EXCERTO:

****************

Dando continuidade à (vídeo)digressão que tem feito a apelar ao reforço do apoio dos seus parceiros ocidentais, Volodymyr Zelensky discursou hoje por videochamada perante a Assembleia da República, numa sessão solene com a presença das principais figuras do Estado.

Mais do que decorrer no hemiciclo um evento que ficará marcado na história e que cimenta a relação entre Portugal e a Ucrânia, este acontecimento revestia-se de particular antecipação por dois motivos: que argumentos Zelensky utilizaria para apelar ao apoio português e como seria encarada a falta de comparência do PCP, que na quarta-feira anunciou que não iria estar presente. 

Paula Santos, líder parlamentar dos comunistas, comunicou que o partido não iria estar numa sessão "concebida para dar palco à instigação da escalada da guerra, contrária à construção do caminho para a paz, com a participação de alguém como Volodymyr Zelensky, que personifica o poder xenófobo e belicista, rodeado e sustentado por forças de cariz fascista e neonazi, incluindo de caráter paramilitar, de que o chamado batalhão Azov é exemplo".

A decisão comunista veio no seguimento do que tem sido a sua posição desde o início do conflito: condenar a guerra, mas sem apoiar o Governo ucraniano, o que tem merecido ampla condenação de vários setores da política nacional. A explicar esta postura está o facto de o Partido Comunista da Ucrânia ter sido ilegalizado, mas também porque, por exemplo, Zelensky convidou um membro do batalhão Azov para falar quando discursou no parlamento grego. Tal não aconteceu esta tarde — mas, em abono da verdade, também não foram feitos grandes apelos à paz.

****************

REGISTOS DE DADOS:
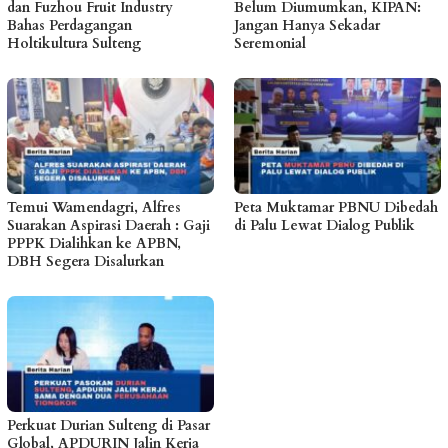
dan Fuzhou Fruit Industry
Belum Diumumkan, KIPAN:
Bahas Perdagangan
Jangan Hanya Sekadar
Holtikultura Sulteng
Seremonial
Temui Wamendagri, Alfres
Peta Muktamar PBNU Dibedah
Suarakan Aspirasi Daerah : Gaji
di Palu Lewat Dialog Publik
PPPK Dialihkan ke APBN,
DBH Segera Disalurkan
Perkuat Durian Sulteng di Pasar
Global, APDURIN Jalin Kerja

****************

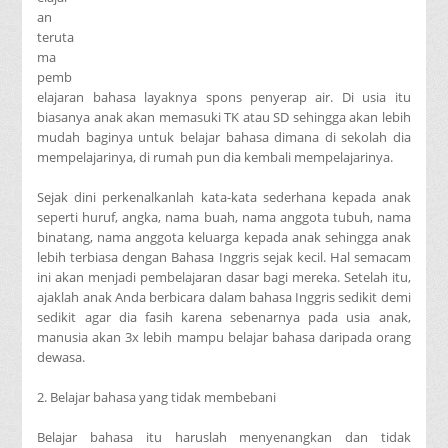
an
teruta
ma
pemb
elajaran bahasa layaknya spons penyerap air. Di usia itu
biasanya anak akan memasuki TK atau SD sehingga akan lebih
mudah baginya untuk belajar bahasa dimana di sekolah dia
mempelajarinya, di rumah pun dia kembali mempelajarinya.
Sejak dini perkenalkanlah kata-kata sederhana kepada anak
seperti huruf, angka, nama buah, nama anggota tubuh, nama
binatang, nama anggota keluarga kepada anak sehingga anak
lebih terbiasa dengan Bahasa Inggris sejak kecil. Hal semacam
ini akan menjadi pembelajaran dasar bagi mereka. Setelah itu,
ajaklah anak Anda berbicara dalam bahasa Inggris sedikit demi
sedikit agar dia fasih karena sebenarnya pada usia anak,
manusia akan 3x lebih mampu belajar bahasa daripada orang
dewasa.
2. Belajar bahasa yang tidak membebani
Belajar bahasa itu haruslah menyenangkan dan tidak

****************

Reproduza, por favor, o excerto acima sobre o discurso de Zelensky na Assembleia da República na íntegra, sem alterar nada.

RESPOSTA DO EXERCÍCIO:
Dando continuidade à (vídeo)digressão que tem feito a apelar ao reforço do apoio dos seus parceiros ocidentais, Volodymyr Zelensky discursou hoje por videochamada perante a Assembleia da República, numa sessão solene com a presença das principais figuras do Estado.

Mais do que decorrer no hemiciclo um evento que ficará marcado na história e que cimenta a relação entre Portugal e a Ucrânia, este acontecimento revestia-se de particular antecipação por dois motivos: que argumentos Zelensky utilizaria para apelar ao apoio português e como seria encarada a falta de comparência do PCP, que na quarta-feira anunciou que não iria estar presente. 

Paula Santos, líder parlamentar dos comunistas, comunicou que o partido não iria estar numa sessão "concebida para dar palco à instigação da escalada da guerra, contrária à construção do caminho para a paz, com a participação de alguém como Volodymyr Zelensky, que personifica o poder xenófobo e belicista, rodeado e sustentado por forças de cariz fascista e neonazi, incluindo de caráter paramilitar, de que o chamado batalhão Azov é exemplo".

A decisão comunista veio no seguimento do que tem sido a sua posição desde o início do conflito: condenar a guerra, mas sem apoiar o Governo ucraniano, o que tem merecido ampla condenação de vários setores da política nacional. A explicar esta postura está o facto de o Partido Comunista da Ucrânia ter sido ilegalizado, mas também porque, por exemplo, Zelensky convidou um membro do batalhão Azov para falar quando discursou no parlamento grego. Tal não aconteceu esta tarde — mas, em abono da verdade, também não foram feitos grandes apelos à paz.